* _WORK ITEM_
For every record that follows, write out the text exactly and omit the picture, if one is present.

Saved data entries
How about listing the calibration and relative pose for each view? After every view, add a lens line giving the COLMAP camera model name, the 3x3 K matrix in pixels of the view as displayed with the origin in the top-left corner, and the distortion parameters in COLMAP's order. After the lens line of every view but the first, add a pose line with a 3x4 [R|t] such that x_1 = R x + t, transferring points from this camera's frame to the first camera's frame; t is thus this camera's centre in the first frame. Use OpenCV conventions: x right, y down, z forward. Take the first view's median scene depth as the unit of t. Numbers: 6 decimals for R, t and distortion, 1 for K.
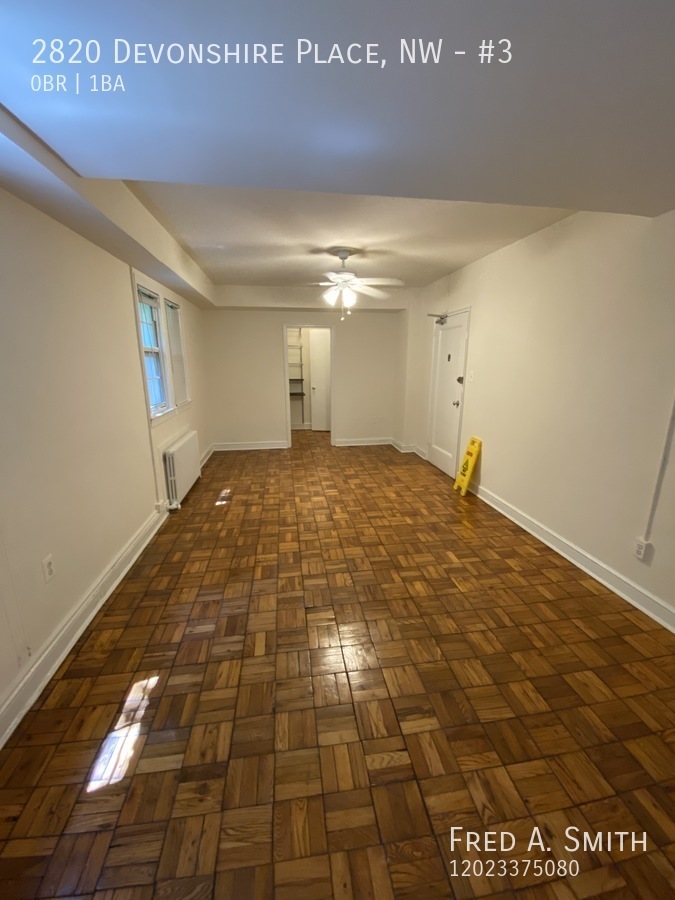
lens RADIAL K [[365.4, 0, 337.5], [0, 365.4, 450.0], [0, 0, 1]] dist [0.021592, -0.019387]
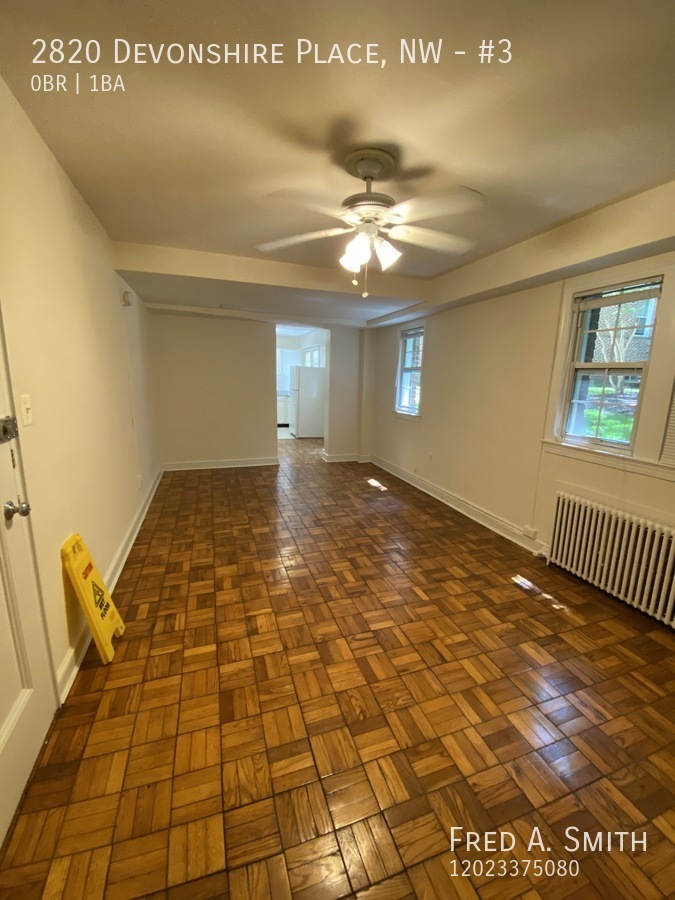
lens RADIAL K [[359.8, 0, 337.5], [0, 359.8, 450.0], [0, 0, 1]] dist [0.048364, -0.000023]
pose [[-0.982929, 0.014741, -0.183392, 0.175291], [-0.066352, 0.901305, 0.428072, -0.426637], [0.171602, 0.432933, -0.884941, 1.756001]]
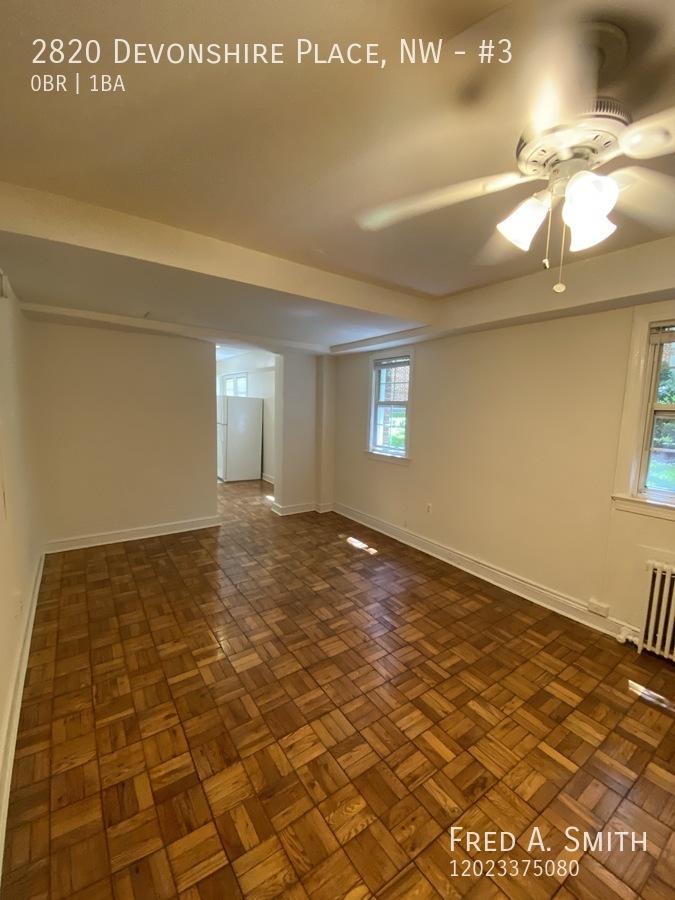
lens RADIAL K [[364.9, 0, 337.5], [0, 364.9, 450.0], [0, 0, 1]] dist [0.021438, -0.019764]
pose [[-0.895280, 0.030375, -0.444468, 0.345431], [-0.132708, 0.934198, 0.331153, -0.352596], [0.425280, 0.355459, -0.832338, 1.371847]]
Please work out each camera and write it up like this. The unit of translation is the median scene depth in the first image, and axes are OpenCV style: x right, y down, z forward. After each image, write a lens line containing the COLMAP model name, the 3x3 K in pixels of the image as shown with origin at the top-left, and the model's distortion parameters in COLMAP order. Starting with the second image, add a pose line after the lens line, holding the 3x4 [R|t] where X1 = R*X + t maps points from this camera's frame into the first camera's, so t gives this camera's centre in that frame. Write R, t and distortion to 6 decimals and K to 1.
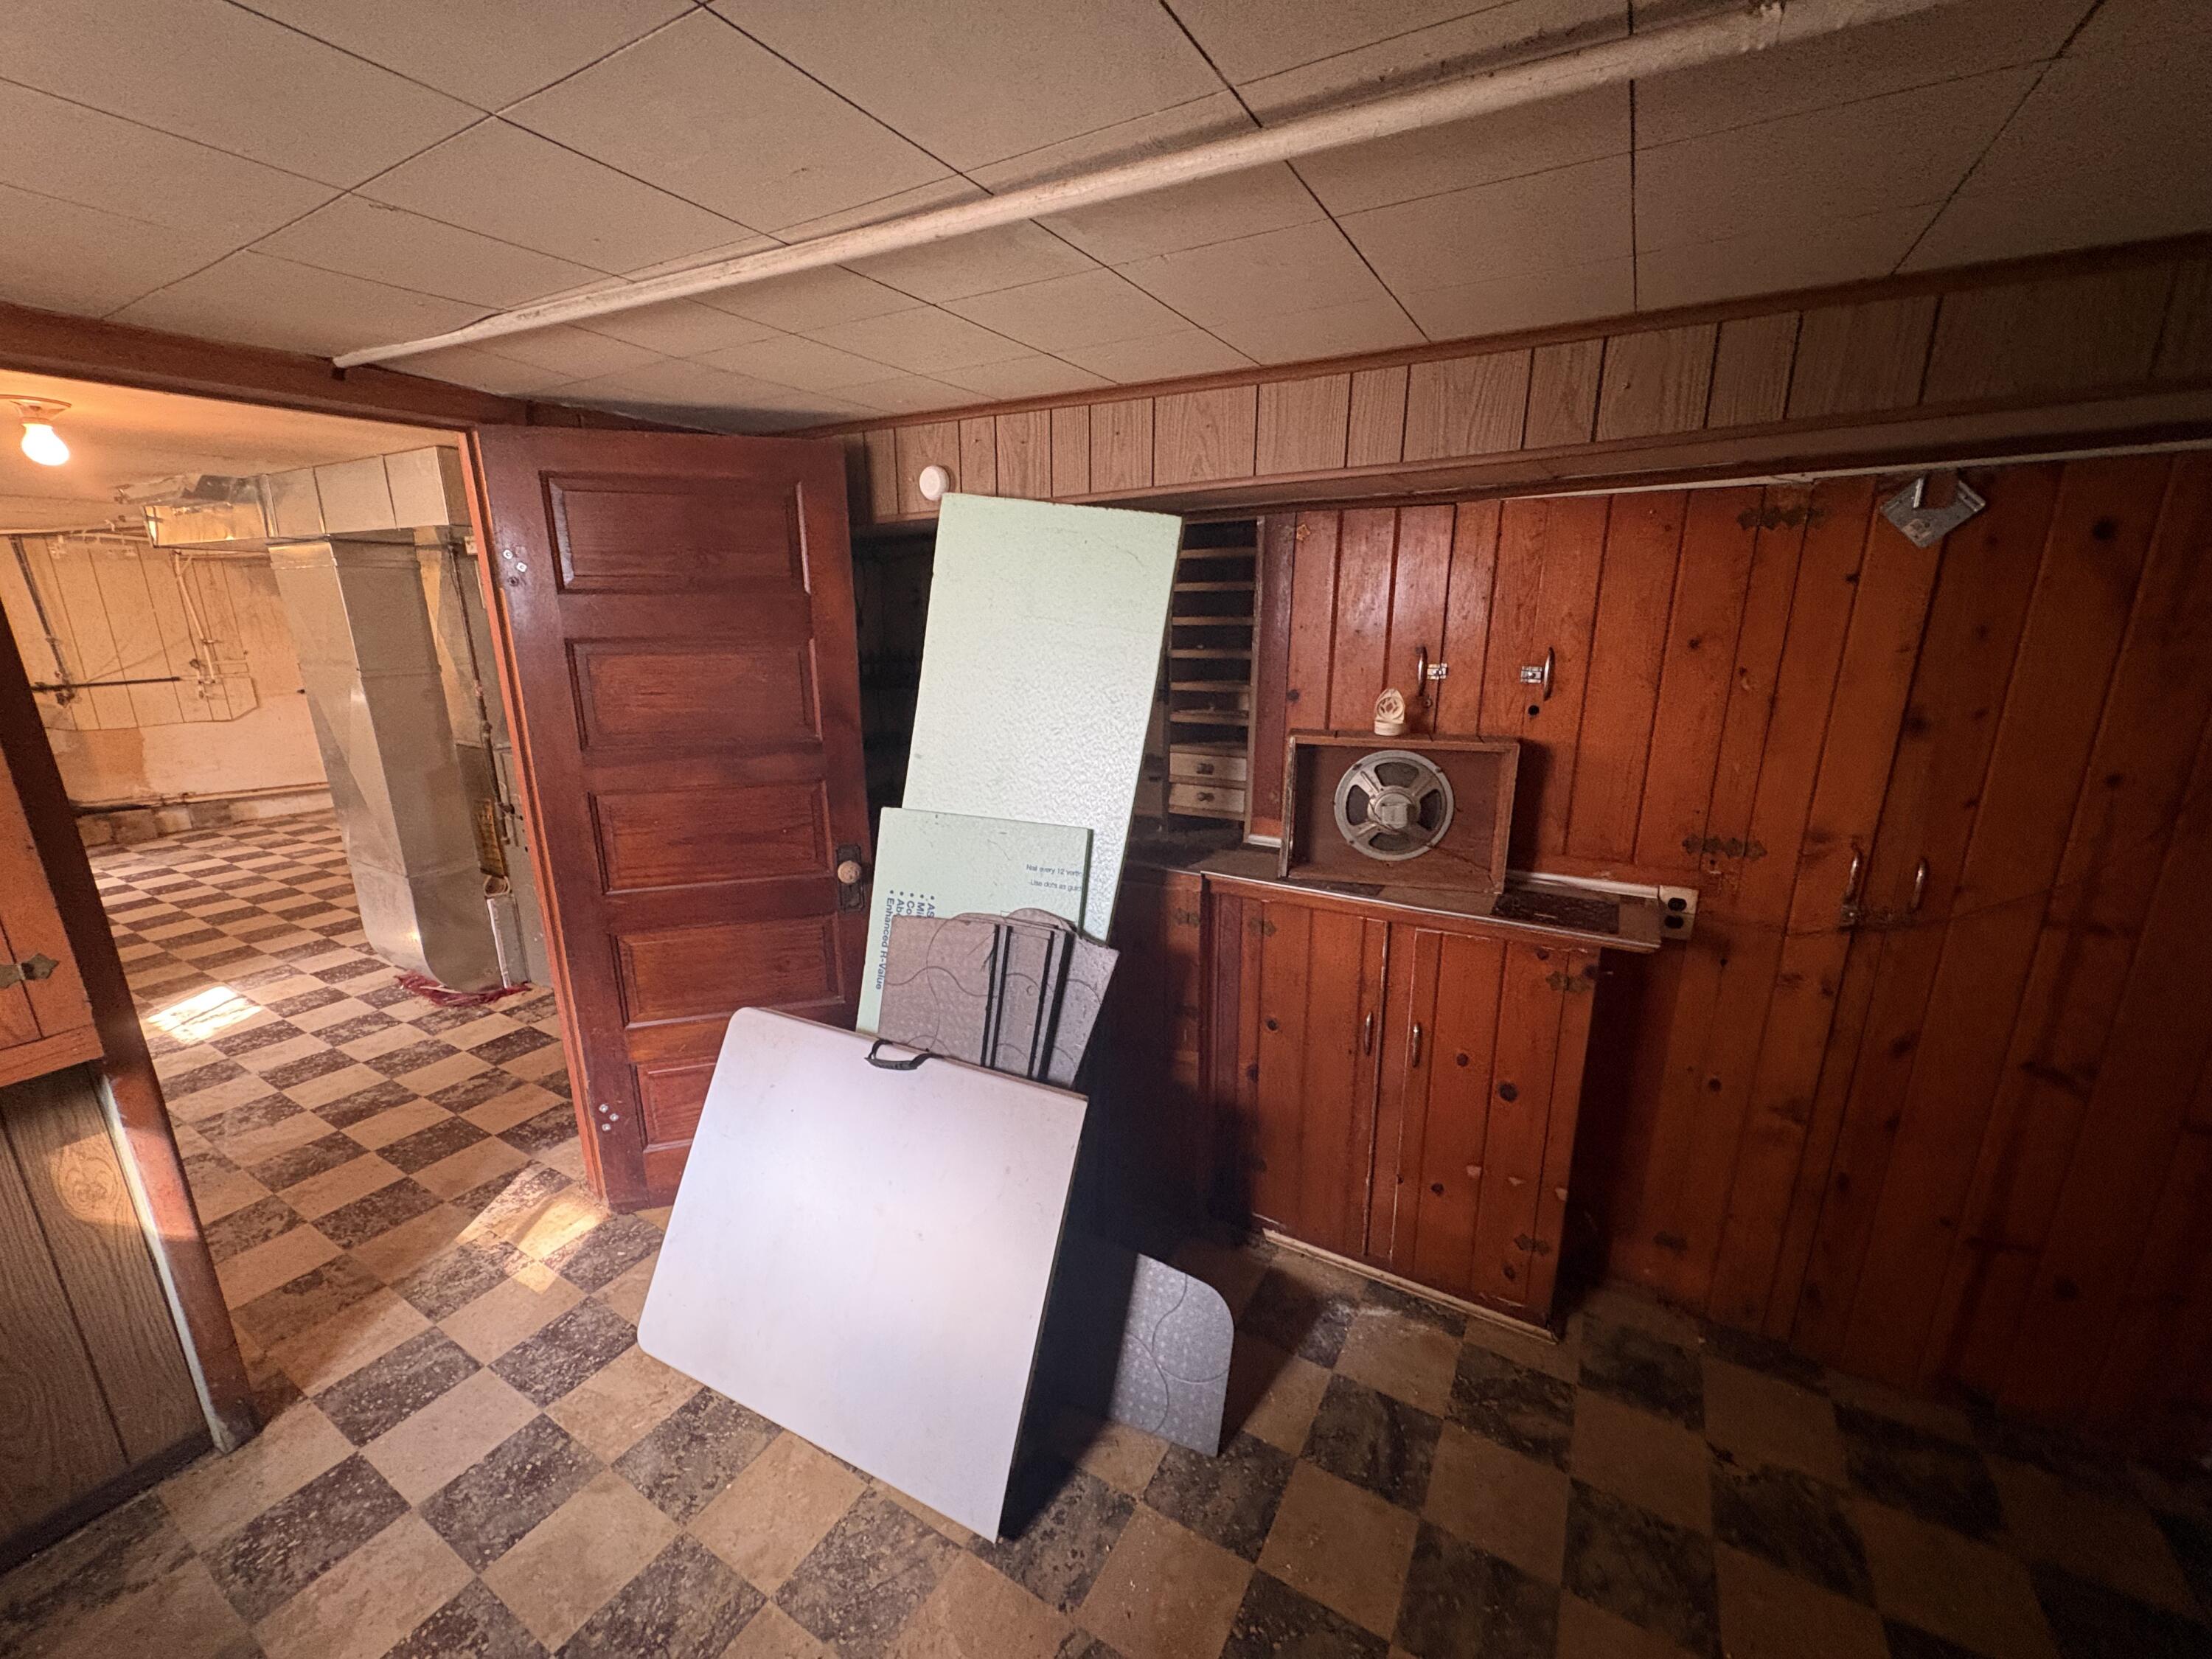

* _RESULT FOR THIS TASK_
How about listing the calibration and relative pose for each view? After every view, add a lens line giving the COLMAP camera model name, the 3x3 K matrix in pixels of the view as displayed with the origin in the top-left corner, and the distortion parameters in COLMAP's order. After the lens line of every view but the first, add a pose line with a 3x4 [R|t] such that x_1 = R x + t, transferring points from this camera's frame to the first camera's frame; t is thus this camera's centre in the first frame. Use OpenCV conventions: x right, y down, z forward. Take the first view's median scene depth as the unit of t. Numbers: 6 decimals for R, t and distortion, 1 for K.
lens RADIAL K [[365.4, 0, 337.5], [0, 365.4, 450.0], [0, 0, 1]] dist [0.021592, -0.019387]
lens RADIAL K [[359.8, 0, 337.5], [0, 359.8, 450.0], [0, 0, 1]] dist [0.048364, -0.000023]
pose [[-0.982929, 0.014741, -0.183392, 0.175291], [-0.066352, 0.901305, 0.428072, -0.426637], [0.171602, 0.432933, -0.884941, 1.756001]]
lens RADIAL K [[364.9, 0, 337.5], [0, 364.9, 450.0], [0, 0, 1]] dist [0.021438, -0.019764]
pose [[-0.895280, 0.030375, -0.444468, 0.345431], [-0.132708, 0.934198, 0.331153, -0.352596], [0.425280, 0.355459, -0.832338, 1.371847]]
Please work out each camera and write it up like this. The unit of translation is the median scene depth in the first image, and axes are OpenCV style: x right, y down, z forward. After each image, write a lens line containing the COLMAP model name, the 3x3 K in pixels of the image as shown with origin at the top-left, and the model's distortion parameters in COLMAP order. Starting with the second image, add a pose line after the lens line, holding the 3x4 [R|t] where X1 = R*X + t maps points from this camera's frame into the first camera's, so t gives this camera's centre in that frame. Write R, t and distortion to 6 decimals and K to 1.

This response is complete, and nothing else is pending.